You may write some settings in a YAML file and load it from Python for reference. Especially in the field of machine learning, I have a lot of impressions.
However, the result of loading is a dictionary object, and its key name and hierarchical structure need to be visually confirmed in the YAML file. I couldn't stand the YAML verification work involved during coding.
This article is one of the ways to do this for people who want ** define config in a YAML file and auto-complete that item even during Python implementation ** </ font>. Is introduced.
The code can be found here [https://github.com/Nkriskeeic/configer). This code is modular and can be installed with pip.

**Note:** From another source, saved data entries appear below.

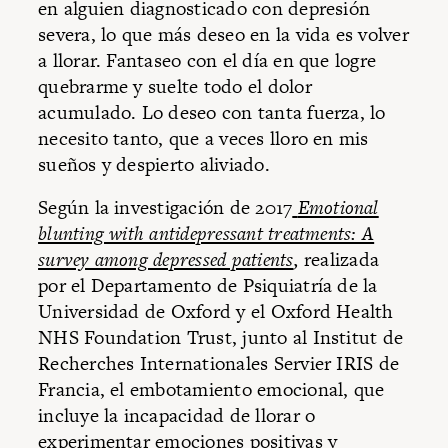
en alguien diagnosticado con depresión
severa, lo que más deseo en la vida es volver
a llorar. Fantaseo con el día en que logre
quebrarme y suelte todo el dolor
acumulado. Lo deseo con tanta fuerza, lo
necesito tanto, que a veces lloro en mis
sueños y despierto aliviado.
Según la investigación de 2017
Emotional
blunting with antidepressant treatments: A
survey among depressed patients
,
realizada
por el Departamento de Psiquiatría de la
Universidad de Oxford y el Oxford Health
NHS Foundation Trust, junto al Institut de
Recherches Internationales Servier IRIS de
Francia, el embotamiento emocional, que
incluye la incapacidad de llorar o
experimentar emociones positivas y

First, let's look at an example of writing a setting value in a YAML file.
config.yml
model:
in_channels: 3
n_blocks: 10
block:
channels: 64
activation: relu
out_channels: 1
I think that setting values are often described hierarchically in YAML files as shown above. When you read this from a Python script, it may be written a little differently, but I think it looks like this.
main.py
config = yaml.safe_load('./config.yml')
model = Model(
in_channels = config['model']['in_channels'],
out_channels = config['model']['out_channels'],
n_blocks = config['model']['n_blobks'],
block_channels = config['model']['block']['channels'],
...
)
First of all, I couldn't stand the task of hard-coding this ** dictionary key name **. Second, for the YAML-defined hierarchy, I couldn't stand ** going to the YAML file to remember which values were defined in which hierarchy **.
Ideally, ** If you define a config in a YAML file, the items set in YAML will be auto-completed even during implementation in a Python script **.
main.py[ideal]
config = get_config('./config.yml')
model = Model(
in_channels = config.model.in_channels,
out_channels = config.model.out_channels, # <-Dot access will auto-complete. I want you to check the type
In YACS, the template of the YAML file is defined by the Python script, so I think it is possible to have the YAML contents output by auto-completion in the Python script. But it wasn't complemented by my PyCharm.
yacs
from yacs.config import CfgNode as CN
_C = CN()
_C.MODEL = CN()
_C.MODEL.IN_CHANNELS = 3
def get_cfg_defaults():
return _C.clone()
config = get_cfg_defaults()
config.MODEL.IN_CHANNELS # <--Not auto-completed
So, I decided to create my own framework that ** if you define config in a YAML file, the items set in YAML will be auto-completed even during implementation with a Python script.
First, ** If you can automatically generate a Python file with the same content from a YAML file, you can automatically complete it by referring to the Python file when implementing it ** </ font> I did. This is the image.
config.yml
hoge: piyo
YAML-> Python conversion
config.py
hoge: str = 'piyo'
However, I found it difficult to express the hierarchical structure in YAML on Python with the above simple conversion.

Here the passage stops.